The coronavirus pandemic has derailed Japan’s economic recovery, with supply chain disruptions adversely affecting its manufacturing sector. The global suspension of air travel and the Tokyo Olympics Games’ delay have also hurt its retail and hospitality sectors. Despite the coronavirus pandemic, Japan’s real estate market has withstood its impact, especially the office and logistics sectors. These sectors have enjoyed steady rental growth and investment demand.
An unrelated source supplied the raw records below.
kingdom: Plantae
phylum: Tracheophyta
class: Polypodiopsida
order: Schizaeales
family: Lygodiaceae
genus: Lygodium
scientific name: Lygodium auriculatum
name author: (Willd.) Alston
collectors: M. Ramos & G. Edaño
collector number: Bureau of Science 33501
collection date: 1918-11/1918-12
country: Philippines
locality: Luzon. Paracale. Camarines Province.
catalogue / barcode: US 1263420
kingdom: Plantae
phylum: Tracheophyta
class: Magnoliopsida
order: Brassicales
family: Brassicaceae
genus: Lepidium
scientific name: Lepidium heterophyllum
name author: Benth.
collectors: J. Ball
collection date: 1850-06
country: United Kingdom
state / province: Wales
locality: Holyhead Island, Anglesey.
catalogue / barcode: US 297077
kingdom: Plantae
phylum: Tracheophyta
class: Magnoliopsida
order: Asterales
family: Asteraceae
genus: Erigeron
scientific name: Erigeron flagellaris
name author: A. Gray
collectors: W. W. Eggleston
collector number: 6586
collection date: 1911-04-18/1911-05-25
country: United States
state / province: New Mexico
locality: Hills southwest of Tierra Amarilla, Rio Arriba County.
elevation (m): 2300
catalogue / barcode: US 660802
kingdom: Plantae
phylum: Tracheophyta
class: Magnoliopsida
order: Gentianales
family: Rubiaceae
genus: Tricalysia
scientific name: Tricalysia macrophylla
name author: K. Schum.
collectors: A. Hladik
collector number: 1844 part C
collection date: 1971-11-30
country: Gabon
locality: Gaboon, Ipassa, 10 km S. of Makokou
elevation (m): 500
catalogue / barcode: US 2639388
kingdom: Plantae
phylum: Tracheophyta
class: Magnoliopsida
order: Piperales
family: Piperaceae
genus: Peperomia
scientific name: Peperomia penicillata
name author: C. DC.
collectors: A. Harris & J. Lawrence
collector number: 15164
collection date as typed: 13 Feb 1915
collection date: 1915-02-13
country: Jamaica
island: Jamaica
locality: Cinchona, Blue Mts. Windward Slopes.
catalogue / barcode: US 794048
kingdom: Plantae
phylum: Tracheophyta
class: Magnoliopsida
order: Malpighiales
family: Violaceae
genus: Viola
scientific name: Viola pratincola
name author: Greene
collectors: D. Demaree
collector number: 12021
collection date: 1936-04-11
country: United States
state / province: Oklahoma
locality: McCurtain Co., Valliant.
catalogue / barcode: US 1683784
We expect a moderate rebound in Japan’s economy in 2021, with the manufacturing sector, supported by rising domestic demand, already in recovery mode. We also expect the Bank of Japan to maintain its loose monetary policy, which provides further support to asset prices. Office and logistics rent should remain resilient for 2021. Meanwhile, the potential resumption of international travel and the Tokyo Olympic Games will boost tourism, which will underpin hospitality REITs.


Singapore, as an open economy and transportation hub, has been heavily hit by the coronavirus pandemic. However, its manufacturing sector, especially pharmaceutical, has remained relatively robust, which has helped mitigate some of the business impacts from the pandemic outbreak.  We expect Singapore’s economy to continue to recover. The city-state is likely to be a major beneficiary of the shift in global trade towards regionalisation. Given its strong manufacturing base and its position as a key financial and service centre for the ASEAN region, it stands to gain as the global manufacturing supply chain restructures.

We are positive on Singapore REITs, especially industrial REITs, because their valuations are attractive.


Hong Kong will likely face challenges from multiple fronts in the aftermath of social unrests in the second half of 2019. The city is also still coping with the impacts of the pandemic.

A critical challenge is its need to maintain its position as an international financial centre in a polarised world defined by China-US tensions. Separately, it must find new growth drivers while re-adjusting in a post-pandemic world where tourists’ behavioural patterns and corporates’ real estate demand have changed. We expect Hong Kong to enter a period of economic uncertainty which will continue to put downward pressure on commercial rents. Among the Hong Kong REITs, we expect retail REITs that focus on non-discretionary spending to outperform.